Your assignment: Scan the listing below. Report each line that includes "ankle".

[Supplied records Boundary: Start]

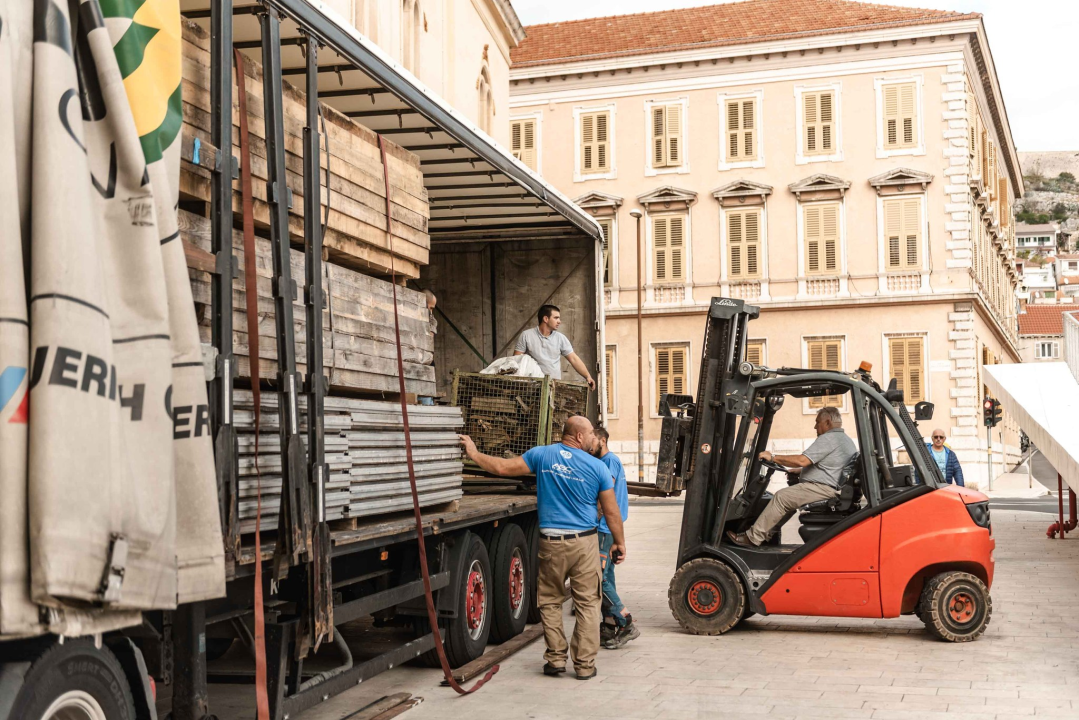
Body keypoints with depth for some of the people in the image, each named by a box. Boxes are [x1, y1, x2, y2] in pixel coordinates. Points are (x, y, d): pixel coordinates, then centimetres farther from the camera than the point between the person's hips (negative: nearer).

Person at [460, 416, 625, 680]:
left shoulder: (542, 455, 0)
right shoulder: (597, 467, -3)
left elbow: (503, 467, 2)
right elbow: (611, 512, 1)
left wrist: (474, 454, 16)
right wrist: (620, 542, 14)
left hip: (551, 542, 1)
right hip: (584, 544, -1)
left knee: (549, 602, 15)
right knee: (587, 604, 7)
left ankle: (556, 659, 15)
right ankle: (585, 664, 8)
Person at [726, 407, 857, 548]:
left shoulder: (828, 438, -13)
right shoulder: (846, 440, 21)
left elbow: (802, 460, -21)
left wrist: (773, 457, -11)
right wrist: (799, 471, 24)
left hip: (822, 488, -11)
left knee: (781, 497, -14)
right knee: (789, 496, 17)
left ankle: (752, 537, -15)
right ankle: (768, 533, 8)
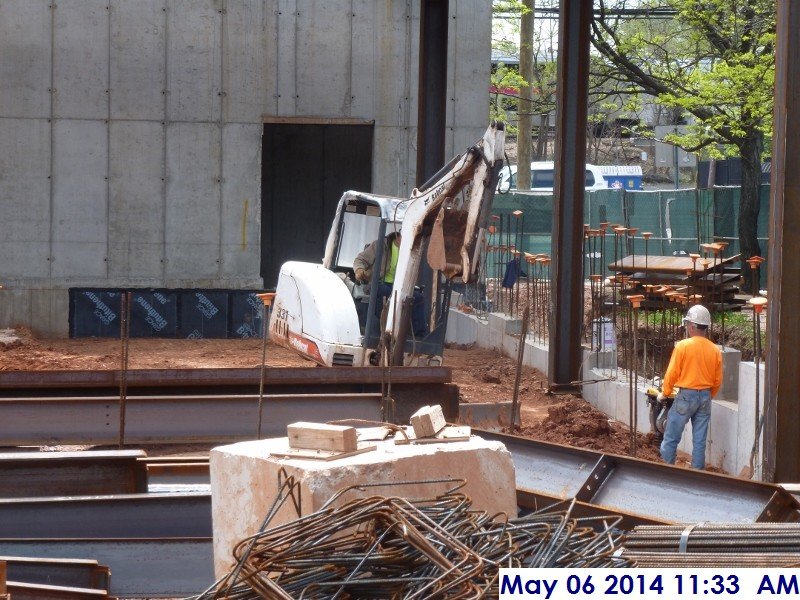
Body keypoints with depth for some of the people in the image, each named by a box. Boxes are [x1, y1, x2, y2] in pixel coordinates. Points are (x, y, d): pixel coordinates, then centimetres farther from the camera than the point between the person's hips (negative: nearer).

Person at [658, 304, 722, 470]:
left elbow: (672, 374, -9)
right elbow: (717, 381, 8)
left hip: (686, 395, -5)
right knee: (700, 441, 8)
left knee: (670, 439, 3)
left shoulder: (683, 346, -12)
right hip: (705, 397, 5)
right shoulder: (714, 350, 2)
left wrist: (665, 393, 6)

[Supplied records Boundary: End]

Exercise answer:
left ankle: (556, 659, 15)
right ankle: (585, 664, 8)
left ankle: (752, 537, -15)
right ankle: (768, 533, 8)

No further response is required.